Work required
Please state how many lines in the records that follow include "condiciones", with no other output.
═══ Data shown ═══
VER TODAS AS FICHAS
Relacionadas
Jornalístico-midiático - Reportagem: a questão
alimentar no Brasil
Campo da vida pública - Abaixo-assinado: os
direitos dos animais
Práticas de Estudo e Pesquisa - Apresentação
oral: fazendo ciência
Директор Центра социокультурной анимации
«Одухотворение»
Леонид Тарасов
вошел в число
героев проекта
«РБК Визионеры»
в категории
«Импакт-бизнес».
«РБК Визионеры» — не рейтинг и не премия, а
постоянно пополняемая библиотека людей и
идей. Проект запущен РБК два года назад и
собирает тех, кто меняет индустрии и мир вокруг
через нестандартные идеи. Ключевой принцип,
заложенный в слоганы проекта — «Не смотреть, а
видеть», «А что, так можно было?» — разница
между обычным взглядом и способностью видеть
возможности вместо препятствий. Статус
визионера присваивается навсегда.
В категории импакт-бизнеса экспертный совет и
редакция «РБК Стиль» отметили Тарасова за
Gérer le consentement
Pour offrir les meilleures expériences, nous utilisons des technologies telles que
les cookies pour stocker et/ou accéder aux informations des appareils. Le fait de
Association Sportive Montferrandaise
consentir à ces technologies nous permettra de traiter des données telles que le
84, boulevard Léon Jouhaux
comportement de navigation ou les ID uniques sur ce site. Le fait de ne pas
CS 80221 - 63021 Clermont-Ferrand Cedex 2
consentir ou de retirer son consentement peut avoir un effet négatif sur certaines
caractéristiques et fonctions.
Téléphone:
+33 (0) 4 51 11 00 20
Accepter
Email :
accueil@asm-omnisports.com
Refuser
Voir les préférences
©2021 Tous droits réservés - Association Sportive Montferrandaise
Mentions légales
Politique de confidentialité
═══
═══ Data shown ═══
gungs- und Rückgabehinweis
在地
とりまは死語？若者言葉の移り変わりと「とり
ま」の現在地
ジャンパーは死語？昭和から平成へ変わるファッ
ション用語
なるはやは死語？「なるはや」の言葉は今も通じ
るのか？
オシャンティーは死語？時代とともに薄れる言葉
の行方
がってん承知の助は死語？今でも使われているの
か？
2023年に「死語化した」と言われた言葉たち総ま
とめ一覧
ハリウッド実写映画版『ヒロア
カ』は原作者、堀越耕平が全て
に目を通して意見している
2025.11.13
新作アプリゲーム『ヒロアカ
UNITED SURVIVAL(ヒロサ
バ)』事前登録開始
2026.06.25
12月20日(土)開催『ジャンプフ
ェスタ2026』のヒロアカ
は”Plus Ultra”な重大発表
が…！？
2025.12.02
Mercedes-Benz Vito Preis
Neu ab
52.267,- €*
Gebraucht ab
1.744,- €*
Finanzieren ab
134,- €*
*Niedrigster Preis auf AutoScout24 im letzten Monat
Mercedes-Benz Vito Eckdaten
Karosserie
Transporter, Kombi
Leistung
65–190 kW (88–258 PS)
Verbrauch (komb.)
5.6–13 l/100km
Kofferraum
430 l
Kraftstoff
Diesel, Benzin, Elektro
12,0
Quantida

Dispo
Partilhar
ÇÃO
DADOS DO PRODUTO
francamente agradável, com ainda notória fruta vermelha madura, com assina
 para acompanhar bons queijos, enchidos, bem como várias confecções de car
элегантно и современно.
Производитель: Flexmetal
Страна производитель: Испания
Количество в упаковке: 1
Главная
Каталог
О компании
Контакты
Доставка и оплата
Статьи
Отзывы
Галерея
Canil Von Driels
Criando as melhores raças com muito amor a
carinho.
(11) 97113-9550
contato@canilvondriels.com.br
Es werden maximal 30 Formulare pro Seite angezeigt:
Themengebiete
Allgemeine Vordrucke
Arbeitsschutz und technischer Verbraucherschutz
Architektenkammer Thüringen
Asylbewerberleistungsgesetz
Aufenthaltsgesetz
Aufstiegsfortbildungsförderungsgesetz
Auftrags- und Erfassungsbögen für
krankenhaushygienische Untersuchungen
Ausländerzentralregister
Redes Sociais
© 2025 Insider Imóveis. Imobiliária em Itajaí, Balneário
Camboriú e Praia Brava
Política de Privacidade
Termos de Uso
═══
═══ Data shown ═══
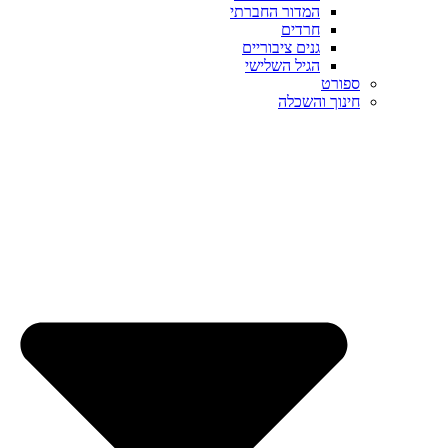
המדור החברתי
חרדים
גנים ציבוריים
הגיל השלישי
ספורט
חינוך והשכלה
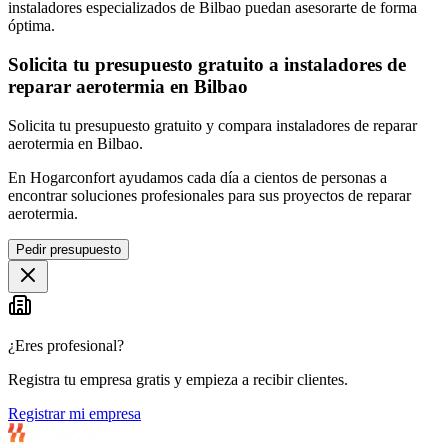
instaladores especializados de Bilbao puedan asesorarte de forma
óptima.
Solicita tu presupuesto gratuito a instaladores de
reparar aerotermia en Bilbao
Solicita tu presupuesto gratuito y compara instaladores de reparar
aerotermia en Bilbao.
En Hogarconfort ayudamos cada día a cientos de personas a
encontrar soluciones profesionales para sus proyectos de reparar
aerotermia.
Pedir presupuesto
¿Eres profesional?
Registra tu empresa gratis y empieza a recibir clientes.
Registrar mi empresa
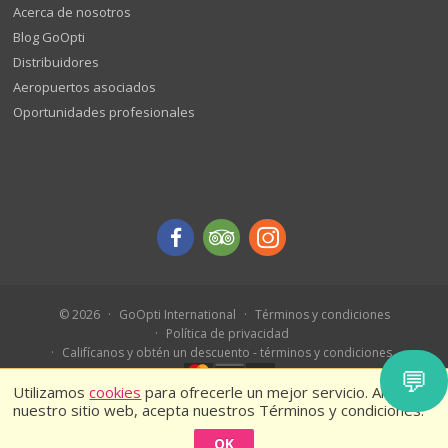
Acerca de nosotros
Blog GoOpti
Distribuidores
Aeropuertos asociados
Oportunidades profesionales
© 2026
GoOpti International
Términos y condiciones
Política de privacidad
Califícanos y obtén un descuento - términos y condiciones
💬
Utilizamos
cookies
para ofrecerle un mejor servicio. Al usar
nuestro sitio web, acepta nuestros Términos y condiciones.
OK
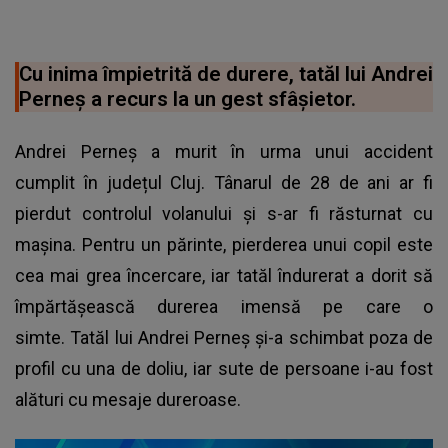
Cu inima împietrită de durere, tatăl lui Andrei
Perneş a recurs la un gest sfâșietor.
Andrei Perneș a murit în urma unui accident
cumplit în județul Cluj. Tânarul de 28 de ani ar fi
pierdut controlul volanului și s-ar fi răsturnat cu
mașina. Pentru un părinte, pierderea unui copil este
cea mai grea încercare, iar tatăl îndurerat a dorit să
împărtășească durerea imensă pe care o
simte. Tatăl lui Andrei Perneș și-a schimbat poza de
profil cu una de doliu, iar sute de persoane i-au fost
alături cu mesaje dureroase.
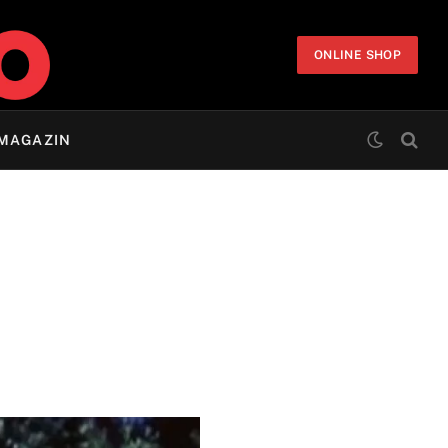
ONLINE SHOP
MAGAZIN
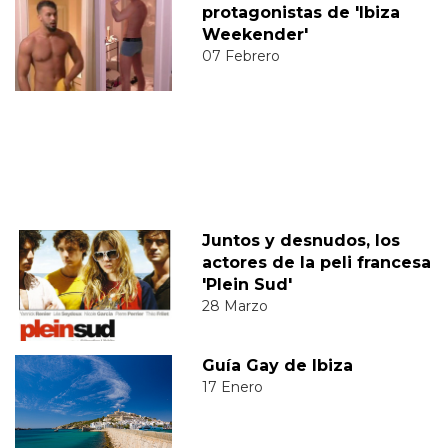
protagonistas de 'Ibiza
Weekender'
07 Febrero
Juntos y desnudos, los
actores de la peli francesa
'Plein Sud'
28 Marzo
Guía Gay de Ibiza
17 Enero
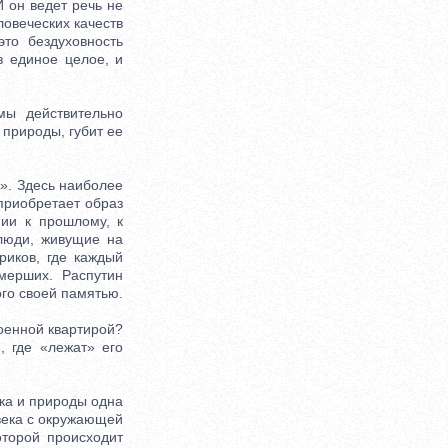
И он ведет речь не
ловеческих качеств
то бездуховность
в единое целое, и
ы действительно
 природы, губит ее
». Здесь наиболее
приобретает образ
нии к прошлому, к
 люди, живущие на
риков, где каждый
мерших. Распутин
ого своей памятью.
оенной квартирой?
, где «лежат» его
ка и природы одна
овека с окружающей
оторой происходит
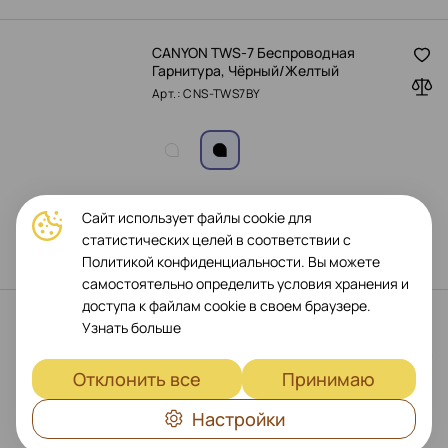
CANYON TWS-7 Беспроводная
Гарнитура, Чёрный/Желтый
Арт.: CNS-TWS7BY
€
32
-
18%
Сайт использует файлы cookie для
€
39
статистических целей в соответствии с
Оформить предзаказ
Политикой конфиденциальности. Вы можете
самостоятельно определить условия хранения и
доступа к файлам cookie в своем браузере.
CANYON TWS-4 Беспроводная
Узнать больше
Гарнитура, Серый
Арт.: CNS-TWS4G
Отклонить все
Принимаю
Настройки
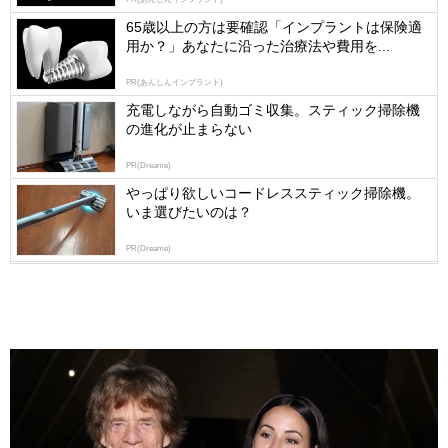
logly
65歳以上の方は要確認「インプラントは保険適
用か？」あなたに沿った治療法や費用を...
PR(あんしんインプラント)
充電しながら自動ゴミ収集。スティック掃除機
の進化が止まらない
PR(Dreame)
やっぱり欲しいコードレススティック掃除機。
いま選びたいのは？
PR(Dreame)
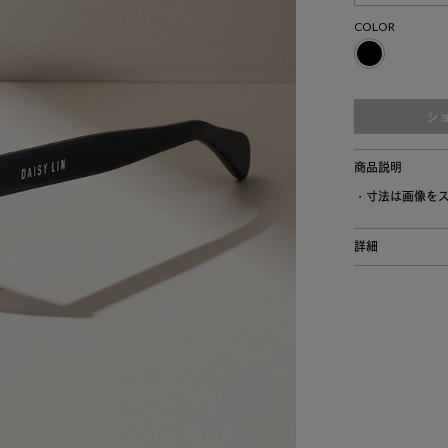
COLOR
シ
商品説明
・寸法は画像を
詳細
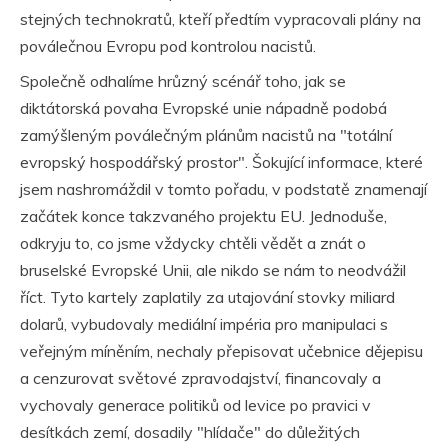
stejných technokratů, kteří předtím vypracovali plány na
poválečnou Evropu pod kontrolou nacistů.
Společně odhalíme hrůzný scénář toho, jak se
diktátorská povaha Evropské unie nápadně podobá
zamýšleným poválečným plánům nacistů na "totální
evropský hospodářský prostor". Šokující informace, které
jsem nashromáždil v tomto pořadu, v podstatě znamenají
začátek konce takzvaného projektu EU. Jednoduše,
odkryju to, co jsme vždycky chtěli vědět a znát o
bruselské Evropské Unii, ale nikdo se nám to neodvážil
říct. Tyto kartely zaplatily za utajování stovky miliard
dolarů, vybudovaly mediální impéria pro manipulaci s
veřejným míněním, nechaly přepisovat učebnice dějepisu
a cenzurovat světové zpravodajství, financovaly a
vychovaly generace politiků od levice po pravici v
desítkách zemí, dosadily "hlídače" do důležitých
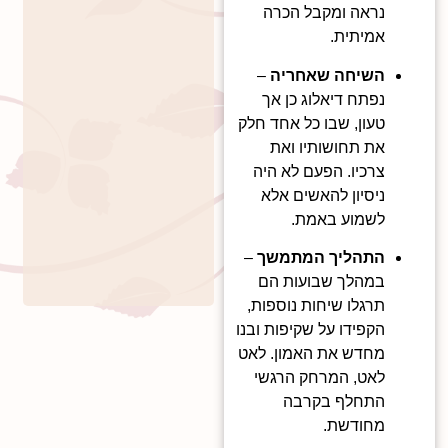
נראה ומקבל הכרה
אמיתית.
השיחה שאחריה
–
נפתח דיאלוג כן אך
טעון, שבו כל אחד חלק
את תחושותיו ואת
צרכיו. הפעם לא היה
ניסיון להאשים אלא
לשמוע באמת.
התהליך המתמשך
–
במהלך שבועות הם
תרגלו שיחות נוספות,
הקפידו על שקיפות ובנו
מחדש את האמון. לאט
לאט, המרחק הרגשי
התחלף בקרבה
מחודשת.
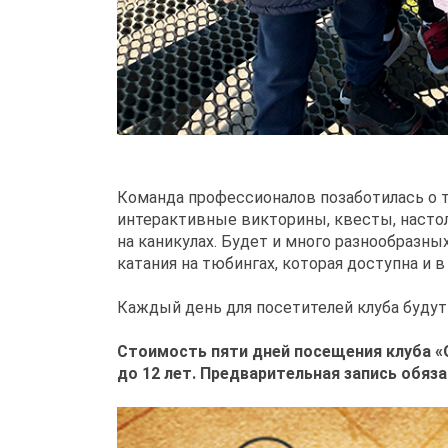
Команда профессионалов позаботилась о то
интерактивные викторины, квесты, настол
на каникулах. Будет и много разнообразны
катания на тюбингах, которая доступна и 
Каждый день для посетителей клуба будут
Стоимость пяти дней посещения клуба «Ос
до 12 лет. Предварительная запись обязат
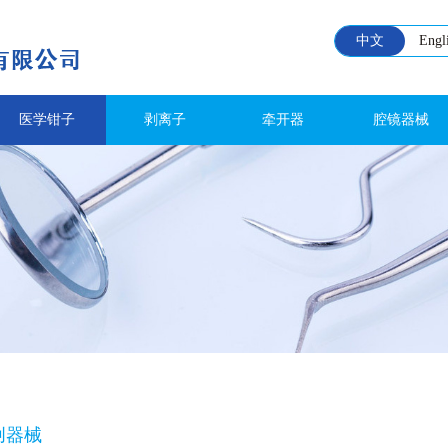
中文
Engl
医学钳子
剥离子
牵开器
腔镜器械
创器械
═══
Finished task
3